Rear Window is one of the most interesting explorations of voyeurism, one that not only ingeniously succeeds in forcing the viewer into the mind of its protagonist, but that holds up a mirror to the audience and challenges the viewer to confront that aspect of themselves for the very act of watching the film itself and being so entertained by it. Hitch puts the camera in James Stewart's apartment as his character Jeffries recuperates from his broken leg, and relentlessly doesn't let it leave until the very end. It sounds like a pretty boring premise, but Jimmy Stewart, Grace Kelly and the delightful Thelma Ritter are such fun company that you don't mind... but Scotty has taken to idly watching what is going on in the titular rear windows of his apartment complex. And because you're with Jeffries, who has nothing else to do, you start to watch it as well. Hitch knows what he's doing, and there are a few moments in the film where the viewer simply has to acknowledge the pleasure in following these little stories and playing connnect the dots with them. This is exacerbated by the fact that, while there is no doubt textually that Thorwald did what he did, there is no direct evidence of this in the film until the very end. As Lisa (Kelly) says, "Jeff, you know if someone came in here, they wouldn't believe what they'd see? You and me with long faces plunged into despair because we find out a man didn't kill his wife. We're two of the most frightening ghouls I've ever known." And damn if you're not right there with them at that moment.

The little semi-silent stories playing out are so often mischievously funny, but sometimes they're painful, and it is interesting important the film's pacing is. The geographical boundaries on the scope of the film works because it makes much of it feel languid, a brilliant effect because it focuses the audience's attentions to through the protagonist's experience, but managing to tell several mini-stories as well. This is a film that rewards with continued viewing because it is so detailed that there is more to see each time. It is perhaps the pinnacle of Hitchcock's experiments, such as Lifeboat (where all the action takes place on the titular craft - that's a really brutal picture, too) and Rope (where the only cuts in the film are at the reel changes, and the film unfolds in real time).
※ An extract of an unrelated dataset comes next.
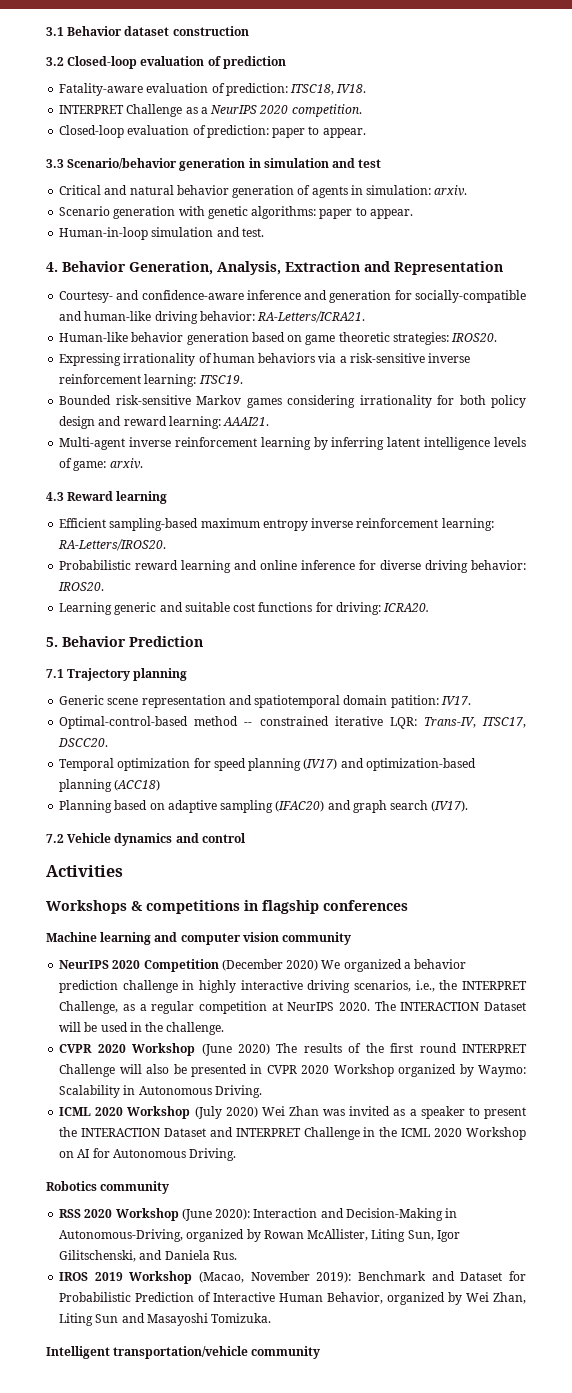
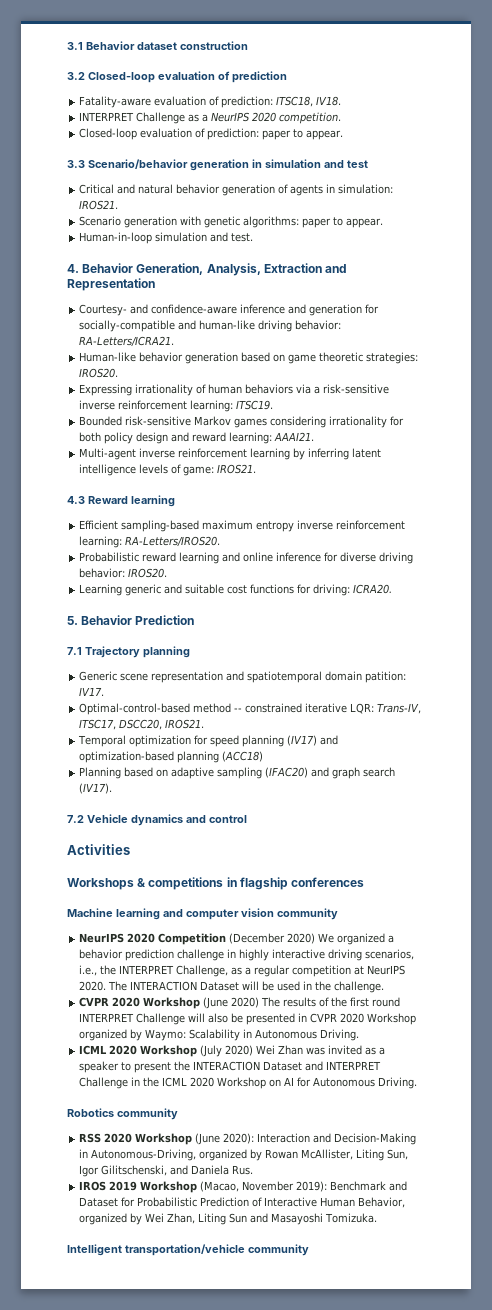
[434,185,468,196] arxiv. -> [79,200,119,210] IROS21.
[109,458,143,469] arxiv. -> [217,464,257,474] IROS21.
[58,738,109,747] DSCC20. -> [119,719,205,730] DSCC20, IROS21.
I've had the opportunity to see this film projected a few times, and let me say that it is probably one of the strongest arguments for seeing a movie on film. Every single apartment in the building is a different world, and while this is seen on the television screen, on film it is experienced. The film is also a glorious demonstration of how to use star power to tell a story, and... I guess the best analogy I can make here is that star power is kind of like vinyl. Vinyl all about amplification, so the louder you make it, the better it sounds. Star power is something that is best experienced on the big screen. We don't see much of it these days... cinema has changed, as has pop culture, and there is a quality about it that alters the way that stars play and are percieved. I'm not saying that is a bad thing. An art form evolves with its culture. However, I feel that there is something lost along the way. Hitch created his films to be seen on a large screen (except for Psycho, which he wasn't sure whether he would release theatrically or air as part of Alfred Hitchcock Presents) and the way that he presents things benefit from the larger size; this was a main topic of conversation between Raz and myself on the way home from seeing North by Northwest at the midnight showing at the Paris a couple of months ago, and the star power is part of that. There's just something about the way that Hitch used the innate charisma of Cary Grant and Eva Marie Saint, perfectly integrating their screen presences with the presentation of the story that gives the movie a sheen that isn't really translated well onto video, especially the sequence on the train, which looks fairly bouncy on the television screen but sizzles on a movie screen.

Trust me.

You just watch Grace Kelly's entrance in Rear Window being projected, filling a movie screen and tell me that there is anything quite like it.